FT head Bob Gordon and Forests Minister Bryan Green
Picture at Hadleys: Doug O’Neil
Picture at Hadleys: Thomas Moore
Dr. Thomas Moore, PhD. Thomas Moore Photography Blog: http://www.thomasphotoblog.com
Dr. Thomas Moore, PhD. Thomas Moore Photography Blog: http://www.thomasphotoblog.com
• John Biggs:
RETHINK FORESTRY TASMANIA: THERE’S GOT TO BE A BETTER WAY!
Indeed there does have to be a better way, as five expert speakers have made brilliantly clear at a meeting convened by Environment Tasmania, The Wilderness Society and the Florentine Protection Society.
Associate Professor Graeme Wells, Dr. Frank Nicklason, Dr. Phil Pullinger, Geoff Law and Dr. Andrew Lohrey, from their expertise and inside knowledge, explained to this no-standing-room meeting at Hadley’s Hotel on Tuesday 3rd April exactly why Forestry Tasmania needs to be rethought.
Graeme Wells spoke to the economic bottom line. It is devastating. Since 1970 the price of wood pulp has halved, in real terms. Demand is down, jobs are down. The reason is not because Tasmania has been talked down by environmentalists, but because the demand for paper has gone down, competition from South America is too strong, the Australian $ is at record highs. In 2008 there were 7,000 jobs in forestry operations, today there are less than 3,000. At best, forestry jobs comprised 2.8% of the Tasmanian workforce: today that figure is 1.2%.
Forestry Tasmania’s mantra that this is all about “jobs, jobs, jobs!” is patently false.
Wells pointed out that FT’s annual financial rate of return is 1.7%, which even puts superannuation entitlements at high risk. This situation in a private company would have the shareholders baying for the blood of the CEO and the board of directors. And we, the Tasmanian public, are FT’s shareholders, if we but knew it. The Treasurer (Premier Lara Giddings) and the Minister for Energy and Resources (Deputy Premier Bryan Green) are also shareholders: they are the two ministers to whom FT is accountable, as a tabled document informed us. Yet FT’s performance is so dismal that it has lost $20 million in two years and has had to be supported with more and more public money: the Auditor-General’s 2011 Report noted that FT had received $223.465million; the Wells Report noted that between 1997-98 to 2007-8 the Tasmanian forestry industry as a whole had received $632.8 million from State and Commonwealth governments.
FT’s performance, as Frank Nicklason pointed out, has other human and environmental consequences. Clear-felling, particularly on slopes, has greatly damaged water supplies and destroyed habitat of endangered species. The forests are not, as Dr Julian Amos has repeatedly insisted, FT’s property to do with as it will; the forests are the property of the people.
All this has done exponential damage to public trust in both Forestry Tasmania and in the Government that allows it such license – which includes (largely) exemption from Freedom of Information and from environmental and endangered species legislation. FT is guilty even of infringing the Forest Practices Code, which surely should be enforced by law.

• **Exercise requirements**:
1. In the article on Forestry Tasmania, what annual financial rate of return does Graeme Wells report for FT?
2. Extend the article on Forestry Tasmania, starting after its final sentence.
The data after this point is separate from the article on Forestry Tasmania.

• **Data rows**:
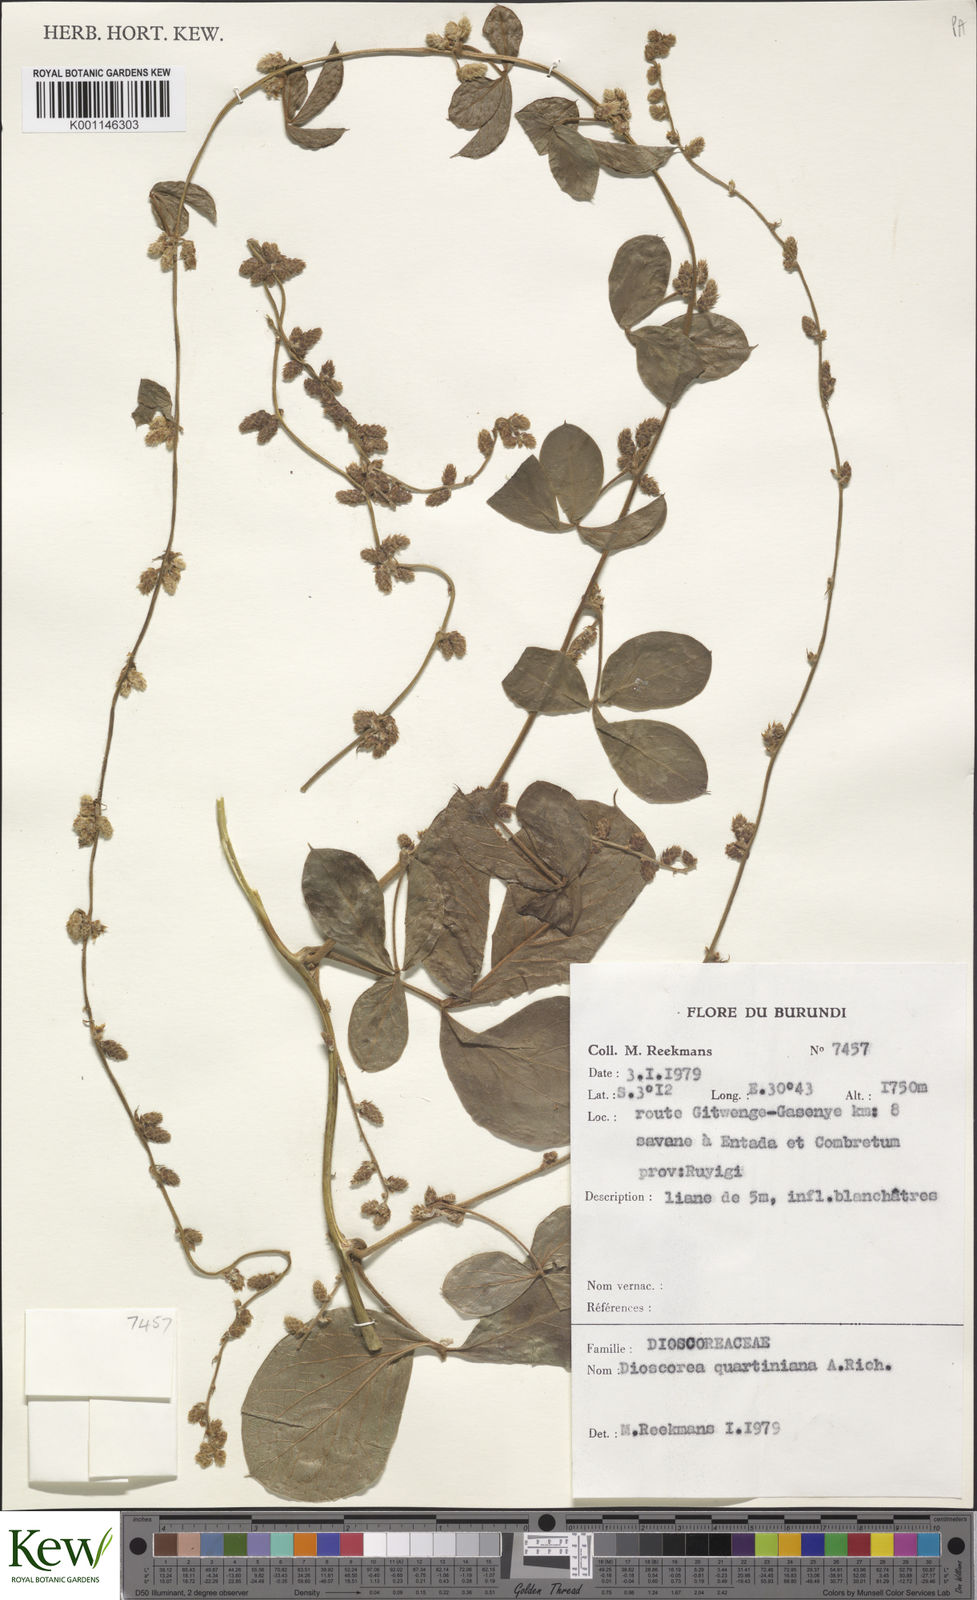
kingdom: Plantae
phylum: Tracheophyta
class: Liliopsida
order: Dioscoreales
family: Dioscoreaceae
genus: Dioscorea
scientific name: Dioscorea quartiniana
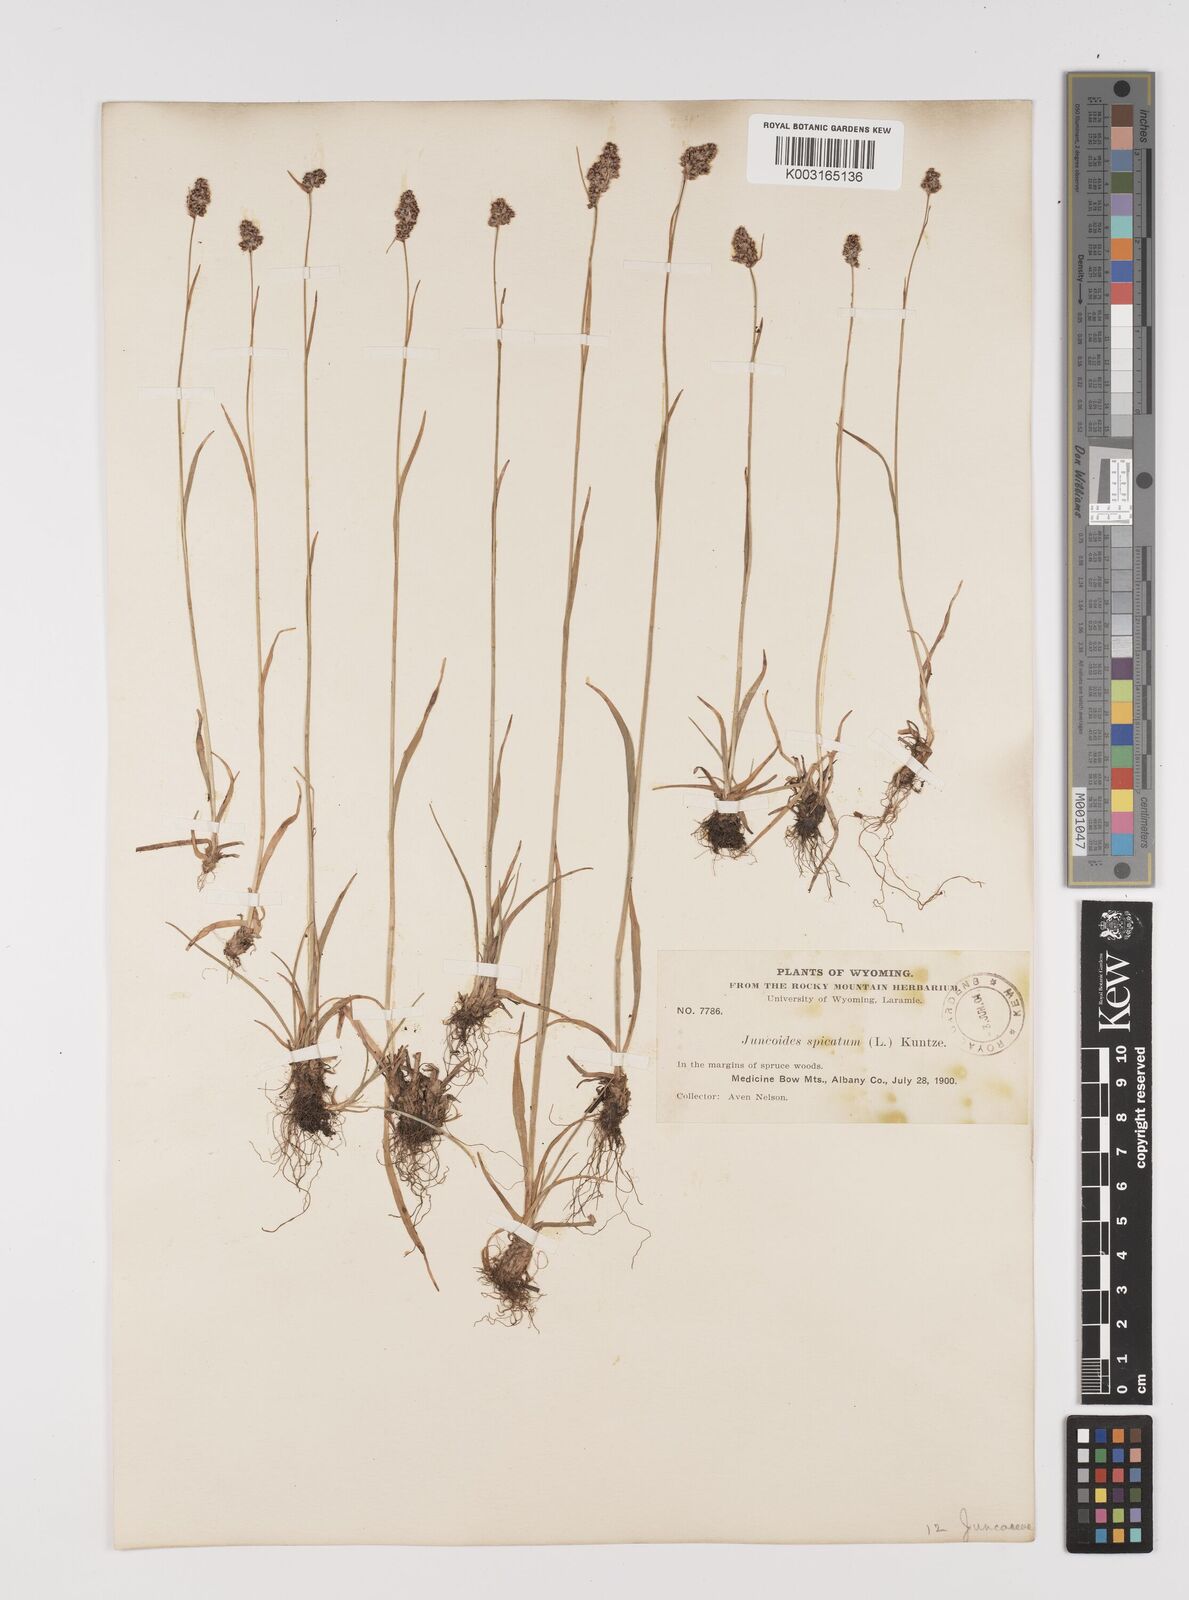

• **Answers to the exercise**:
1. FT's annual financial rate of return is 1.7%.

2.
Geoff Law drew our attention to FT’s website, where we are told that FT is committed to sustainable forestry management, to “working with nature”, to “responding to research”, to “thinking long term” – as if FT was a cross between a national parks service and the CSIRO. Law cited example after example where FT’s actual operations were not sustainable, worked against nature and was engaged in unscientific, short-term operations.
In the Wielangta case an expert witness was instructed by FT to alter an affidavit that originally stated that continuing with forestry operations would put one endangered species at high risk of extinction – so much for working with nature and responding to science. Forestry Tasmania was directly responsible for the destruction of Auspine’s two thriving softwood mills in Scottsdale by withdrawing supply from its pine plantations and selling it instead to a company in BellBay that wasn’t at that stage in operation – and has since gone belly up.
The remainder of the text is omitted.